Task to carry out: Reproduce the listing below word for word, leaving out the pictures.

Dataset entries:
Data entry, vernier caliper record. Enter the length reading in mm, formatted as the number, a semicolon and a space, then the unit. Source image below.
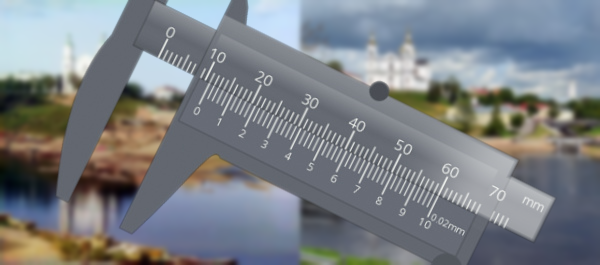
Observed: 11.0; mm
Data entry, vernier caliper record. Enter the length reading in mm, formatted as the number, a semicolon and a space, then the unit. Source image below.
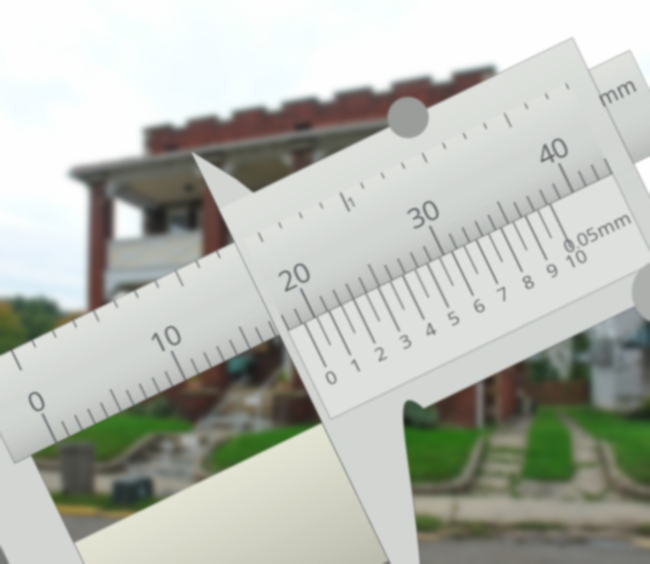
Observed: 19.2; mm
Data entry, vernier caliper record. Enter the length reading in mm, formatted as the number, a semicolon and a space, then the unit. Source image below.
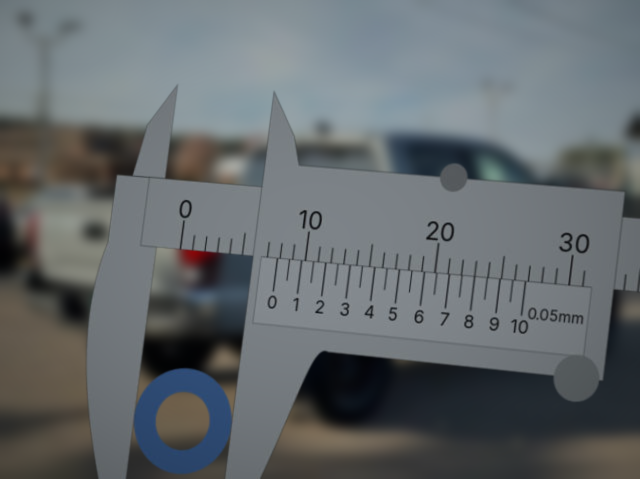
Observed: 7.8; mm
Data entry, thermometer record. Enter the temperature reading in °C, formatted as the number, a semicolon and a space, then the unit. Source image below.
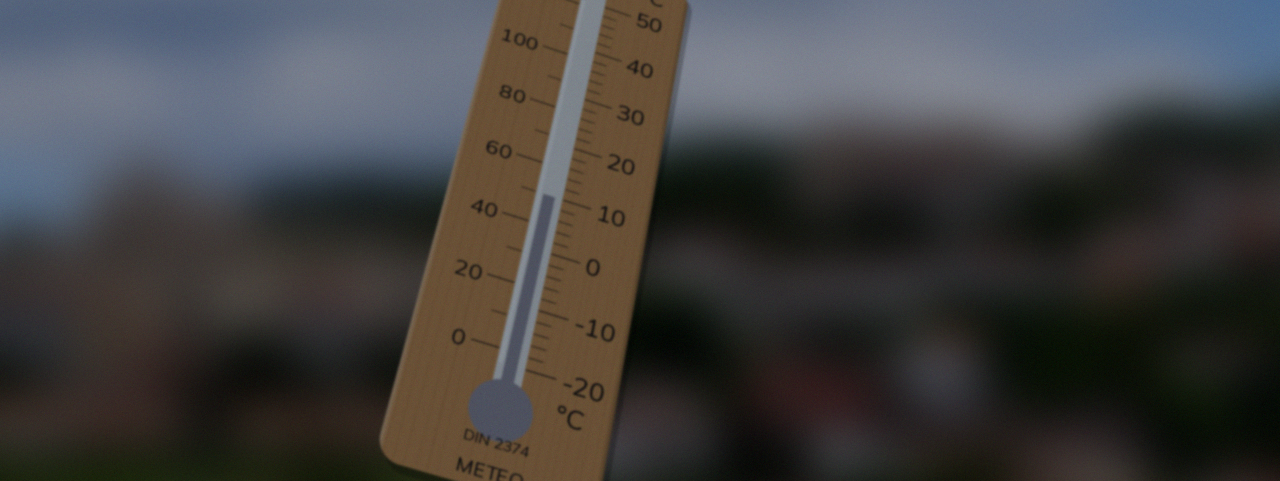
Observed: 10; °C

Answer section:
Data entry, vernier caliper record. Enter the length reading in mm, formatted as the number, a semicolon and a space, then the unit. Source image below.
Observed: 11.0; mm
Data entry, vernier caliper record. Enter the length reading in mm, formatted as the number, a semicolon and a space, then the unit. Source image below.
Observed: 19.2; mm
Data entry, vernier caliper record. Enter the length reading in mm, formatted as the number, a semicolon and a space, then the unit. Source image below.
Observed: 7.8; mm
Data entry, thermometer record. Enter the temperature reading in °C, formatted as the number, a semicolon and a space, then the unit. Source image below.
Observed: 10; °C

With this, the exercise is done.